Er zog die Augenbrauen hoch. »Sancerre, bös und unfair.«
Sie drehte das Glas zwischen ihren Fingern.
Er sah sie nur an.
»Wir hatten eine Verabredung«, fuhr sie fort. »Ich bin unter der Bedingung gekommen, dass du mir sagen würdest, wer deine Quelle ist.«
»Fartein Rise«, gab er unumwunden zu.
»Beweise es«, sagte sie.
»Was soll ich beweisen?«
»Gib mir einen Beweis dafür, dass es Rise war, der dir den Tipp mit Shamoun, Vestgård und dem gemeinsamen Kind gegeben hat! Wegen dieser Sache bin ich suspendiert worden. Deine Behauptung reicht nicht. Ich brauche Beweise.«
Steffen fuhr mit der Hand in die Innentasche seines Jacketts, zog ein Dokument heraus und reichte es ihr.
Lena faltete die Papiere auseinander. Es war Vestgårds Aussage. Der gleiche Text, den sie Lena und Rindal bei Rechtsanwalt Irgens vorgelesen hatte.
»Du lügst schon wieder«, sagte Lena.
Er sah sie nur an.
»Das Dokument, das ich ins Archiv gegeben habe, wurde von mir persönlich abgestempelt. Diese beiden Seiten sind blank. Kein Stempel. Das hier ist keine Kopie meines Dokuments. Fartein Rise kann dir das hier nicht gegeben haben.«
Er sah auf die beiden Seiten hinunter, ohne etwas zu sagen.
Lena faltete die Papiere wieder zusammen und steckte sie in ihre Tasche.
»Ich weiß nicht, wie er es geschafft hat«, sagte Steffen. »Aber ich weiß jedenfalls, von wem ich sie habe. Von Rise.«
Sie sah ihm in die Augen. »Ich glaube dir nicht«, sagte sie kühl.
Er hob resigniert beide Arme. »Dann eben nicht!«
Als wäre ich hier diejenige, die gelogen hat, dachte Lena und sagte: »Dann erzähl mir von Rises Vorgeschichte. Warum füttert er dich mit Informationen? Was hast du gegen ihn in der Hand?«
»Fartein Rise hat ein krankes Kind.«
Endlich sagte er etwas Wahres.
»Es gibt eine Klinik in Deutschland«, sagte Steffen und rieb Zeigefinger und Daumen aneinander. »In der Nähe von Frankfurt. Naturtherapie. Blutreinigung und alles. So genannte umstrittene Medikamentierung. Keine Unterstützung durch die Krankenkasse. Das Ganze muss Rise selbst bezahlen. Diese Klinik kostet Geld.«
»Du bezahlst Rise für die Informationen?«
Er antwortete nicht.
»Weiß dein Chefredakteur davon?«
Steffen sah sie nur weiter stumm an. Seine Hand suchte nach ihrer. Eine kurze Sekunde lang sah sie auf diese Hand hinunter. Grüne und blaue Zahlen und Buchstaben, mit Kugelschreiber geschrieben. Das erinnerte sie an etwas, das sehr lange her war. Sie lächelte leicht. Wollte schon wegsehen, schaute aber noch einmal auf die Hand:
Ein Handrücken voller Kugelschreiberschrift. Zahlen und Buchstaben in blauer und grüner Tinte. Zahlen, die sie schon einmal gesehen hatte. Wo hatte sie diese Zahlen gesehen? Es war eine Telefonnummer. Es war eine Nummer, die sie selbst schon gewählt hatte.

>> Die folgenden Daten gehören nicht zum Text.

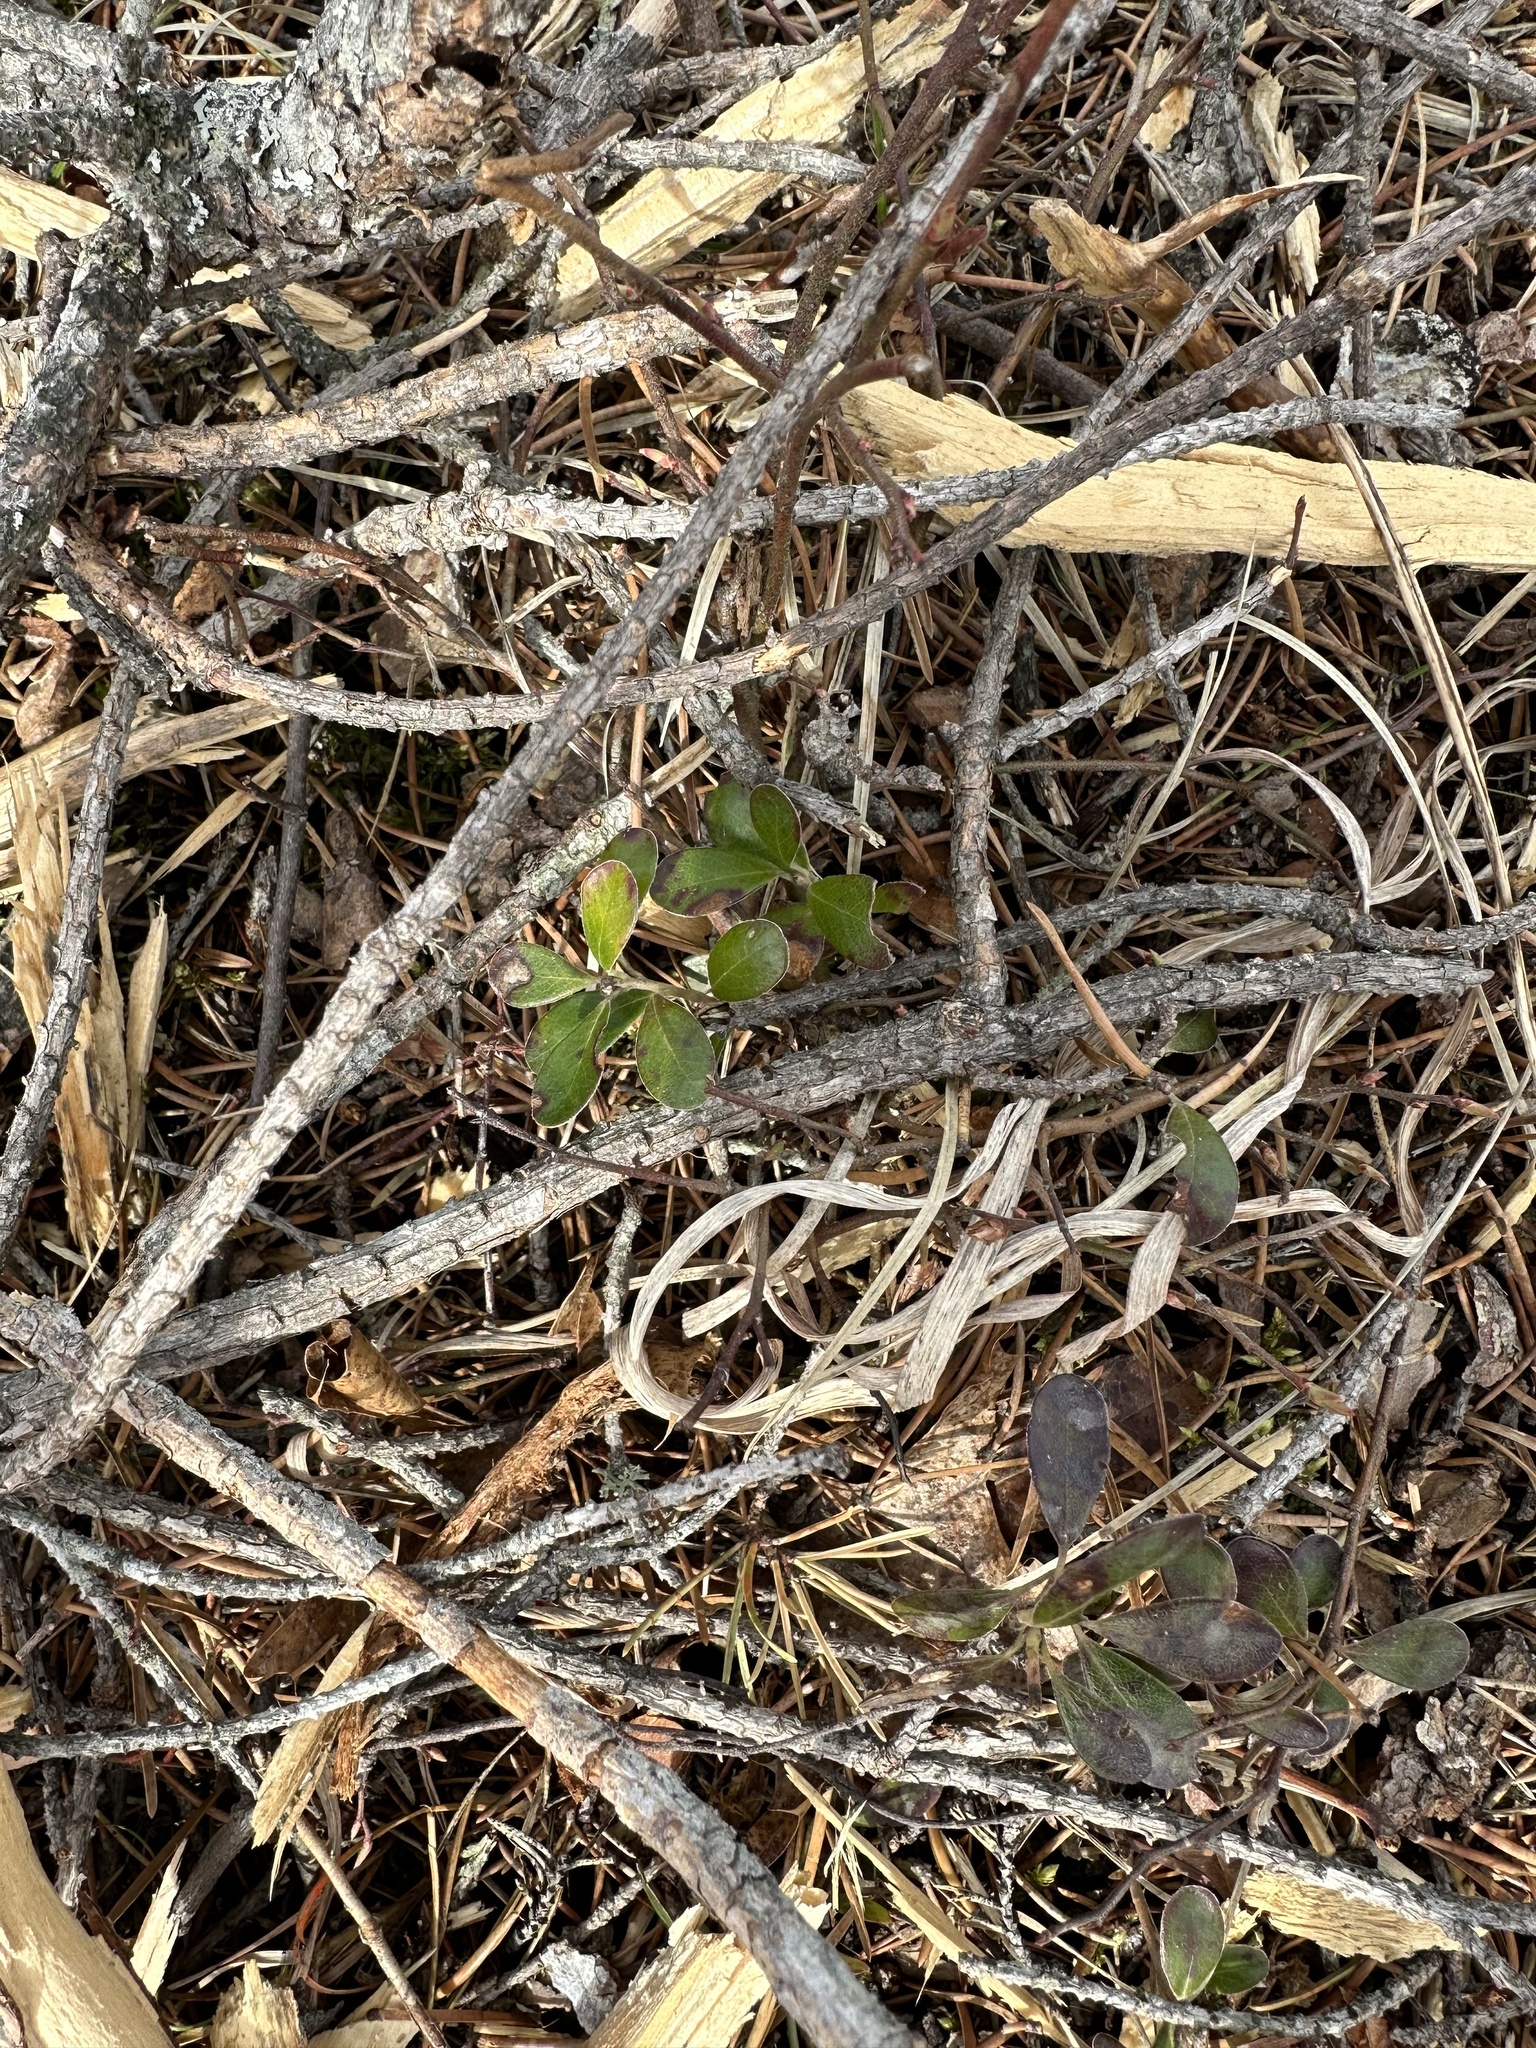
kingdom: Plantae
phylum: Tracheophyta
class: Magnoliopsida
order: Ericales
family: Ericaceae
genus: Arctostaphylos
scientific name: Arctostaphylos uva-ursi
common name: Bearberry
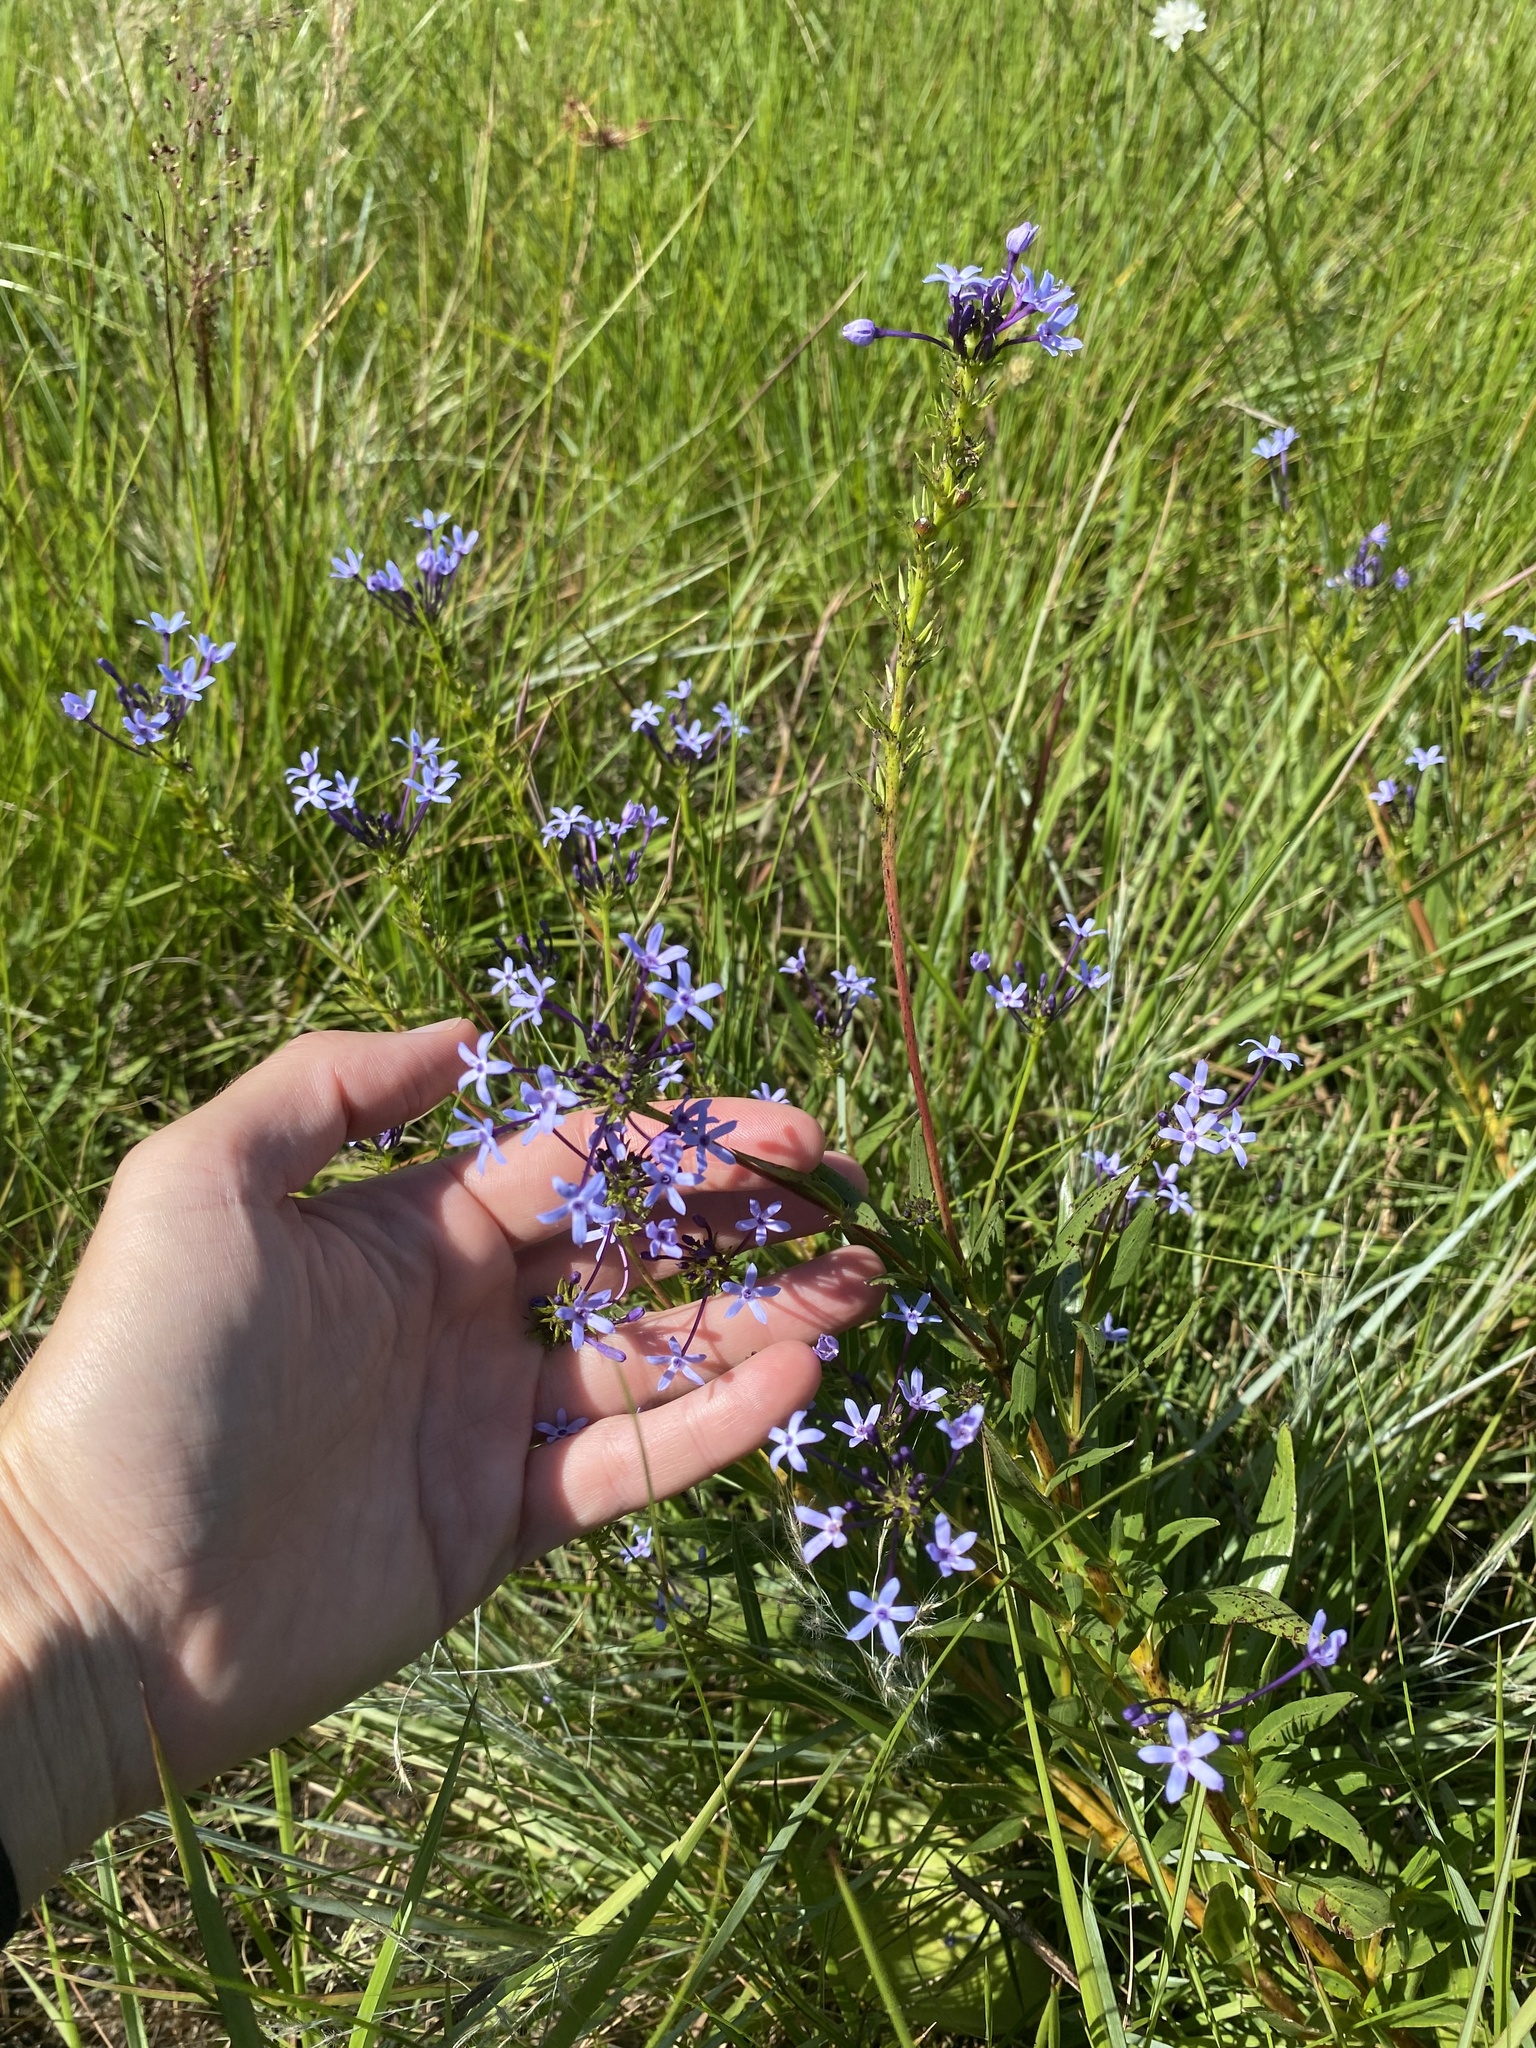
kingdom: Plantae
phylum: Tracheophyta
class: Magnoliopsida
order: Gentianales
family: Rubiaceae
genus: Pentanisia
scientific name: Pentanisia angustifolia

Es war die Nummer von Bodil Rømer – der Mutter des Mannes, der versucht hatte, sie zu töten.
Eine Sekunde lang stand die Welt um sie herum still. Die Geräusche verstummten. Der Kellner, der auf den Nachbartisch zu ging, bewegte sich nicht.
Der Moment dauerte nur eine Sekunde. Aber er musste es bemerkt haben. »Was ist los?«, fragte er.
Lena stand auf. »Bin gleich wieder da«, sagte sie, schob sich die Tasche unter den Arm und ging durch die Glastür. Dahinter blieb sie stehen und holte tief Atem. Steuerte dann direkt auf die Garderobe zu. Gab dem Mann hinter dem Tresen eine Münze, griff ihren Mantel mit beiden Händen und wankte hinaus.